** START SELECTION **

Ten years after the gold rush of 1849, when strains of ''California or Bust'' still echoed across the country, a hunter and trapper named Captain Elisha Stephens became the first settler of Cupertino. Born in South Carolina, Stephens is credited with leading the first wagon train across the Sierra Nevadas. He was already in his mid-50s when he built a home and established a vineyard along the banks of the river now named after him by a careless speller - Stevens Creek.
Within a few years Stephens found his little corner of Santa Clara Valley becoming ''too durn civilized'' for his tastes. In 1864 he moved on, a true American and a true son of Cupertino - a community originally known only as the Crossroads.
Today the civilization Stephens was fleeing covers nearly every square acre of the valley. The rich soil has been plowed under, paved over, built upon to make room for shopping centers, industrial parks, and the subdivisions that house the 38,000 residents of Cupertino. Only a token orchard still stands here and there, like a museum piece. The new crossroads has become the intersection of two thoroughfares: Stevens Creek Boulevard and Highway 9.
Cupertino is a state of traffic. ''So what we have here,'' explains Linda Lauzze, a Cupertino planner, ''is this: In the morning everybody goes south to north'' - to Santa Clara, to Sunnyvale, to all the centers of Silicon Valley where the high-tech industries - Apple, Hewlett-Packard, Tandem - hum. ''Then in the evening, when work lets out, everybody goes north to south.''
It is as if all the westward-ho pioneers, like Elisha Stephens, who have invaded California over the years could not stop - condemned to become a community in perpetual motion.
The lots in Cupertino average around 6,000 square feet - small by the standards of the American suburb. But almost every lot is outlined by a fence - not a symbolic rail fence, as in the East, or a chain-link fence, as in the Midwest, but a cedar fence, surrounding and towering above its tiny plot, as if to keep it, too, from being carried away in the traffic.

** END SELECTION **
** START TASK INPUT **

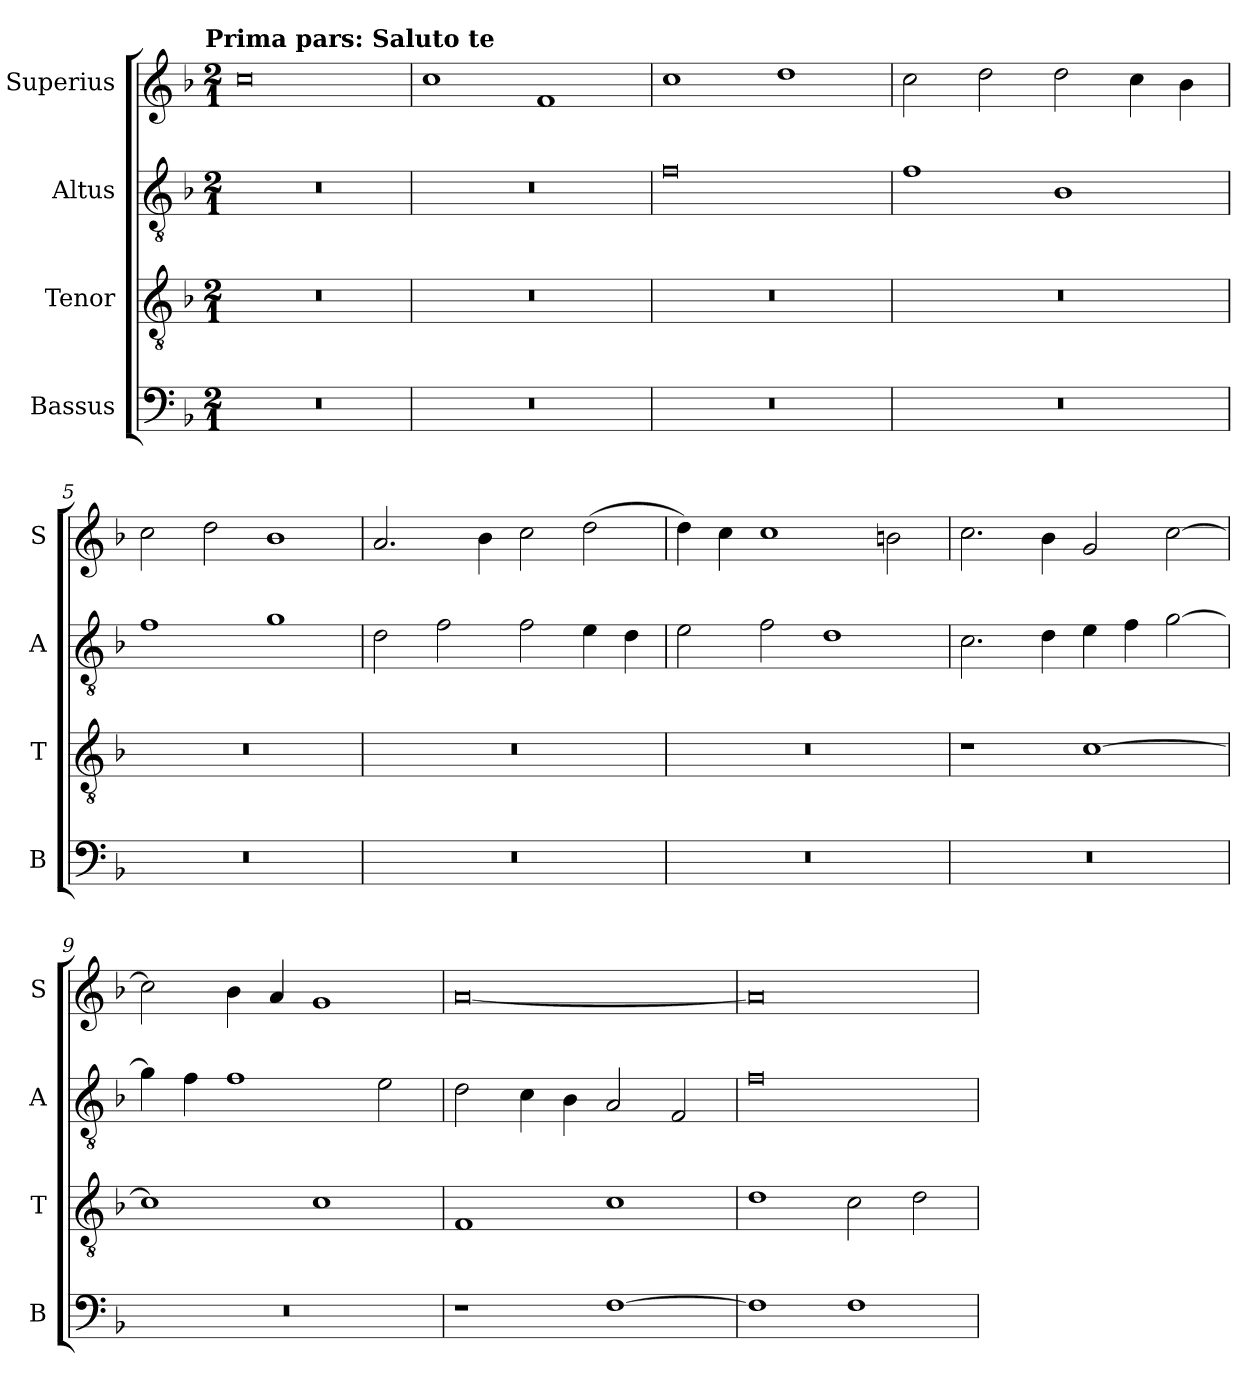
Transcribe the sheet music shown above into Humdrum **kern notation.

**kern	**kern	**kern	**kern
*part4	*part3	*part2	*part1
*staff4	*staff3	*staff2	*staff1
*I"Bassus	*I"Tenor	*I"Altus	*I"Superius
*I'B	*I'T	*I'A	*I'S
*clefF4	*clefGv2	*clefGv2	*clefG2
*k[b-]	*k[b-]	*k[b-]	*k[b-]
*F:	*F:	*F:	*F:
!!LO:TX:omd:t=Prima pars&colon; Saluto te
*M2/1	*M2/1	*M2/1	*M2/1
=1	=1	=1	=1
0r	0r	0r	0cc
=2	=2	=2	=2
0r	0r	0r	1cc
.	.	.	1f
=3	=3	=3	=3
0r	0r	0f	1cc
.	.	.	1dd
=4	=4	=4	=4
0r	0r	1f	2cc
.	.	.	2dd
.	.	1B-	2dd
.	.	.	4cc
.	.	.	4b-
=5	=5	=5	=5
0r	0r	1f	2cc
.	.	.	2dd
.	.	1g	1b-
=6	=6	=6	=6
0r	0r	2d	2.a
.	.	2f	.
.	.	.	4b-
.	.	2f	2cc
.	.	4e	(2dd
.	.	4d	.
=7	=7	=7	=7
0r	0r	2e	4dd)
.	.	.	4cc
.	.	2f	1cc
.	.	1d	.
.	.	.	2bn
=8	=8	=8	=8
0r	1r	2.c	2.cc
.	.	4d	4b-
.	[1c	4e	2g
.	.	4f	.
.	.	[2g	[2cc
=9	=9	=9	=9
0r	1c]	4g]	2cc]
.	.	4f	.
.	.	1f	4b-
.	.	.	4a
.	1c	.	1g
.	.	2e	.
=10	=10	=10	=10
1r	1F	2d	[0a
.	.	4c	.
.	.	4B-	.
[1F	1c	2A	.
.	.	2F	.
=11	=11	=11	=11
1F]	1d	0f	0a]
1F	2c	.	.
.	2d	.	.
=	=	=	=
*-	*-	*-	*-
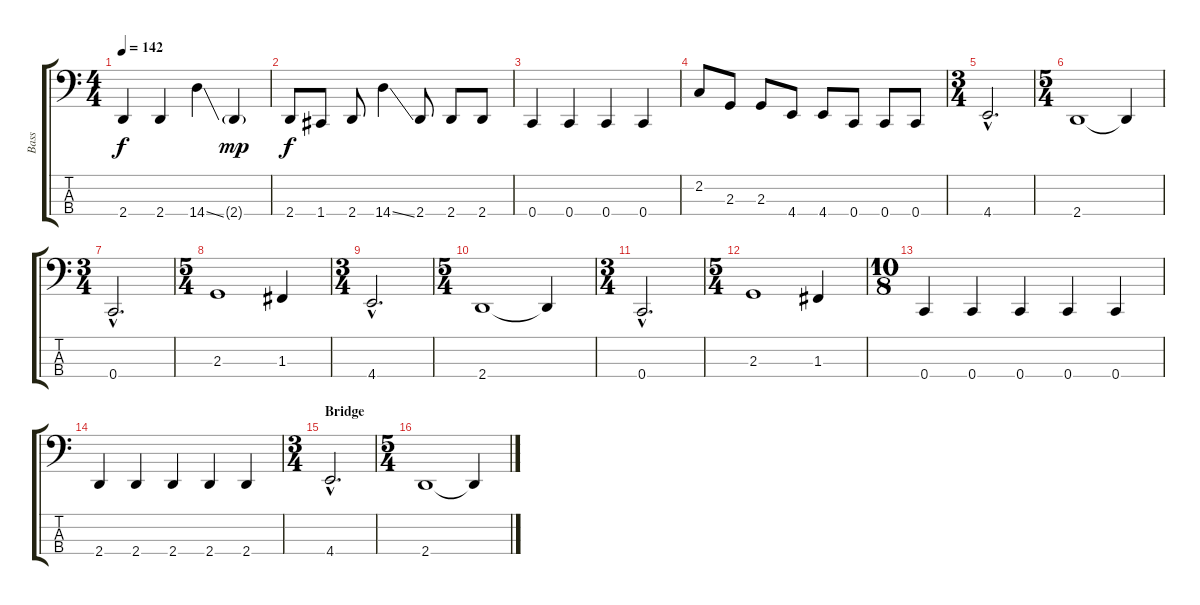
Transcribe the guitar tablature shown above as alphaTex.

\track ("Bass" "Bass") {instrument electricbassfinger}
\staff {score tabs}
\tuning (Eb2 Bb1 F1 C1) {hide}
\ts (4 4)
\tempo 142
\clef f4
\ks c
2.4.4{dy f} 2.4.4 14.4{ss}.4 2.4{g}.4{dy mp} |
2.4.8{dy f} 1.4.8 2.4.8 14.4{ss}.4 2.4.8 2.4.8 2.4.8 |
0.4.4 0.4.4 0.4.4 0.4.4 |
2.2.8 2.3.8 2.3.8 4.4.8 4.4.8 0.4.8 0.4.8 0.4.8 |
\ts (3 4)
4.4{hac}.2{d} |
\ts (5 4)
2.4.1 2.4{t}.4 |
\ts (3 4)
0.4{hac}.2{d} |
\ts (5 4)
2.3.1 1.3.4 |
\ts (3 4)
4.4{hac}.2{d} |
\ts (5 4)
2.4.1 2.4{t}.4 |
\ts (3 4)
0.4{hac}.2{d} |
\ts (5 4)
2.3.1 1.3.4 |
\ts (10 8)
0.4.4 0.4.4 0.4.4 0.4.4 0.4.4 |
2.4.4 2.4.4 2.4.4 2.4.4 2.4.4 |
\ts (3 4)
\section ("" "Bridge")
4.4{hac}.2{d} |
\ts (5 4)
2.4.1 2.4{t}.4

** END TASK INPUT **

*TASKS TO PERFORM:*
a) Which high-tech companies does the passage on Cupertino name?
b) Render the entries from the line containing "Transcribe the guitar" through the end of the entries, inclusive, as a JSON list of strings with one string per line, leaving out blank lines.

*WORKED SOLUTIONS:*
a) Apple, Hewlett-Packard, Tandem

b)
[
  "Transcribe the guitar tablature shown above as alphaTex.",
  "\\track (\"Bass\" \"Bass\") {instrument electricbassfinger}",
  "\\staff {score tabs}",
  "\\tuning (Eb2 Bb1 F1 C1) {hide}",
  "\\ts (4 4)",
  "\\tempo 142",
  "\\clef f4",
  "\\ks c",
  "2.4.4{dy f} 2.4.4 14.4{ss}.4 2.4{g}.4{dy mp} |",
  "2.4.8{dy f} 1.4.8 2.4.8 14.4{ss}.4 2.4.8 2.4.8 2.4.8 |",
  "0.4.4 0.4.4 0.4.4 0.4.4 |",
  "2.2.8 2.3.8 2.3.8 4.4.8 4.4.8 0.4.8 0.4.8 0.4.8 |",
  "\\ts (3 4)",
  "4.4{hac}.2{d} |",
  "\\ts (5 4)",
  "2.4.1 2.4{t}.4 |",
  "\\ts (3 4)",
  "0.4{hac}.2{d} |",
  "\\ts (5 4)",
  "2.3.1 1.3.4 |",
  "\\ts (3 4)",
  "4.4{hac}.2{d} |",
  "\\ts (5 4)",
  "2.4.1 2.4{t}.4 |",
  "\\ts (3 4)",
  "0.4{hac}.2{d} |",
  "\\ts (5 4)",
  "2.3.1 1.3.4 |",
  "\\ts (10 8)",
  "0.4.4 0.4.4 0.4.4 0.4.4 0.4.4 |",
  "2.4.4 2.4.4 2.4.4 2.4.4 2.4.4 |",
  "\\ts (3 4)",
  "\\section (\"\" \"Bridge\")",
  "4.4{hac}.2{d} |",
  "\\ts (5 4)",
  "2.4.1 2.4{t}.4"
]